Figure 6. Characterization of KMT gene expression and histone methylation during C. parvum infection in HCT-8 in vitro culture. (a). RT qPCR analysis illustrating expression of CpSET genes during C. parvum development in vitro. The expression levels were analysed in triplicates and normalized with 18S rRNA gene as the internal control. The ΔCt values at the sporozoite stage were used to calibrate. (b). Immunofluorescence analysis of histone lysine modifications in different stages of C. parvum. Co-staining with anti-histone antibodies (H3 and H4) and anti-histone methylation antibodies H3K4me3, H3K36me3 and H4K20me3 (green), anti-Cryptosporidium antibody (red) and DAPI (blue).

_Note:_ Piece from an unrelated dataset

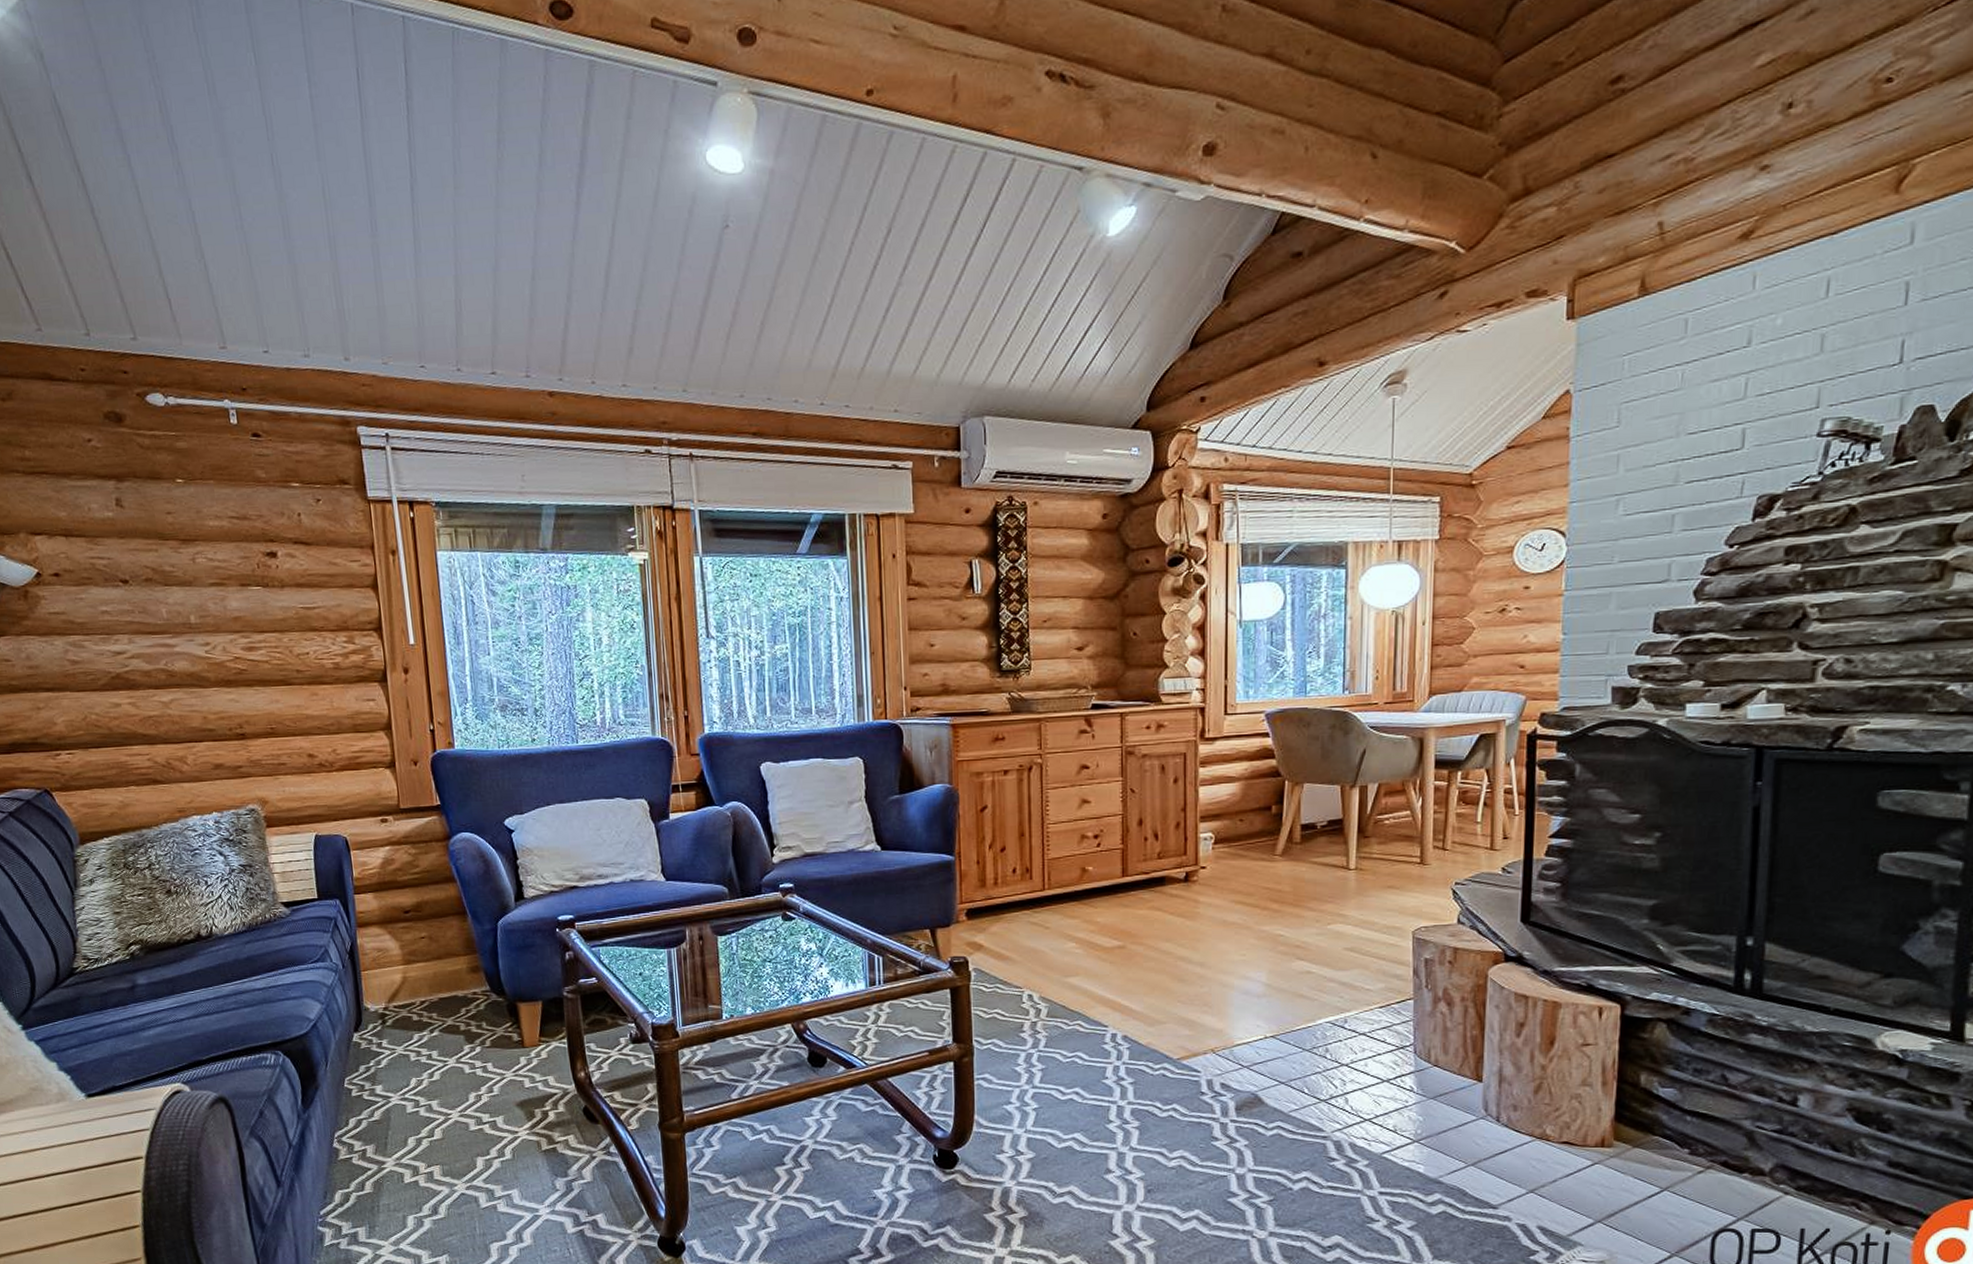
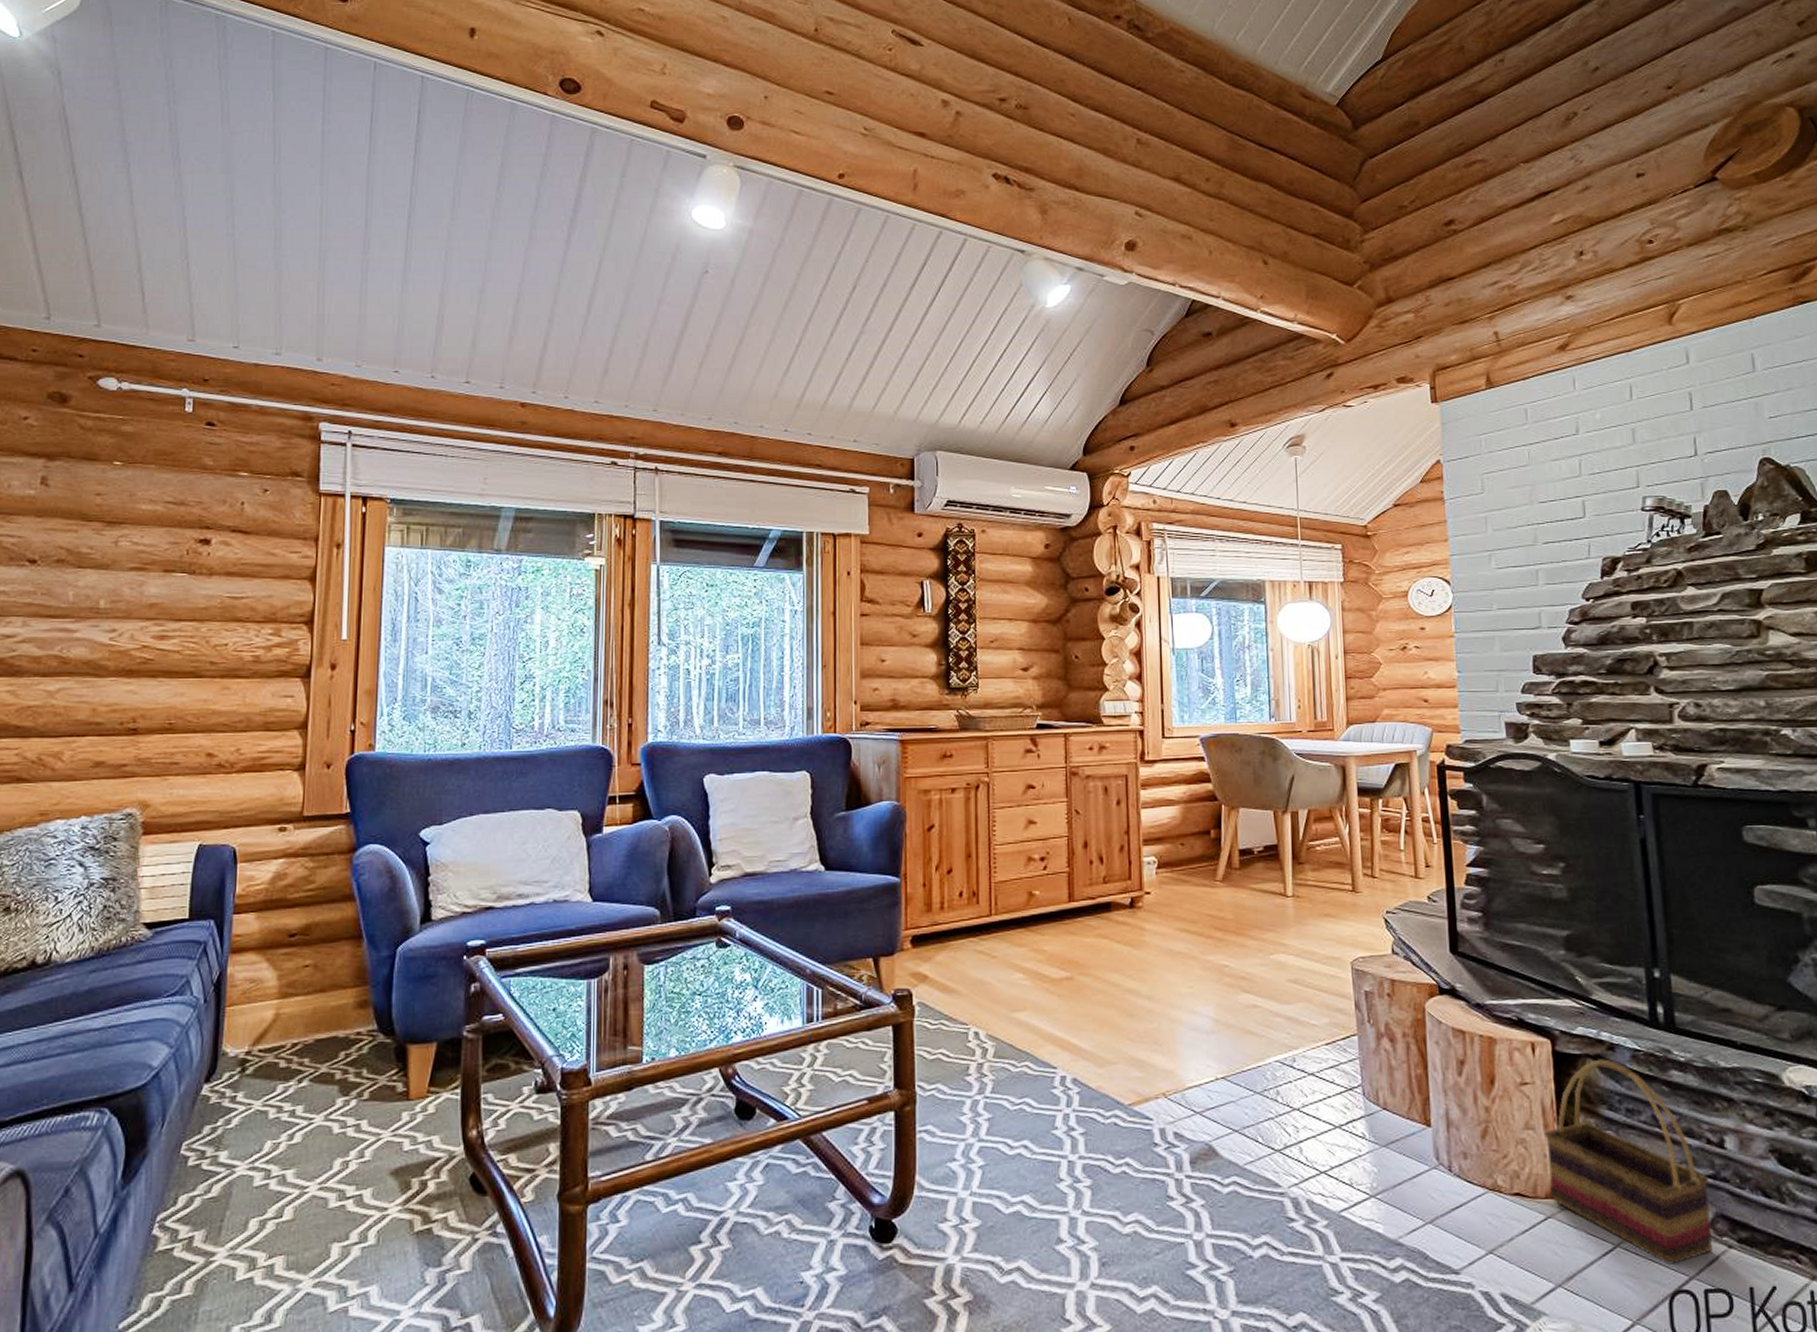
basket: none [1601,1022,1775,1207] -> present [1544,1059,1712,1265]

Figure 7. Impact of C. parvum infection on host histone methylation events. (a). Immunofluorescence analysis of histone methylation events during C. parvum infection in vivo at day 60 PI. The red squares represent enlarged images of the infected tissue. Red and white arrows represent infected and uninfected epithelial cells within the intestinal crypt, respectively. Co-staining with antibodies recognizing specific histone methylation (such as H3K36me3, H3K27me3), Histone H3 (green), anti-Cryptosporidium antibody (red) and DAPI (blue) of the ileo-caecal region of C. parvum infected SCID mice. (b). Quantification of fluorescence intensity signals of anti-methylation antibodies in C. parvum infected vs non-infected ileo-cecal tissue. The fluorescence signals were measured for 50 nuclei per sample. For the statistical analysis, a mixed regression model was created considering fluorescence quantification as the main outcome and sample identifier as the random effect. The difference in the fluorescence intensity signals was statistically significant (p<0.05). (c). Immunofluorescence analysis of histone methylation events during C. parvum infection in vitro at 55h PI. (d). Quantification of fluorescence intensity signals of anti-methylation antibodies in C. parvum infected vs non-infected HCT8 cells. The fluorescence signals were measured for 50 nuclei per sample. The difference in the fluorescence intensity signals was statistically significant (p<0.05). (e). Western blotting analysis of histone methylation events during C. parvum infection in vitro at 24 h PI (asexual stage), 55 h PI (sexual stages) after purification of histones from host cell. F) the histograms represent relative intensity signals measured in infected HCT-8 cells with respect to non-infected HCT-8 cells. Each sample was normalized to the H3 used as internal control. The graph represents means in triplicate values for Non-infected HCT8 cells (NI), or infected HCT8 cells (I). Scale bar − 20 µm. Results are representative of three independent experiments.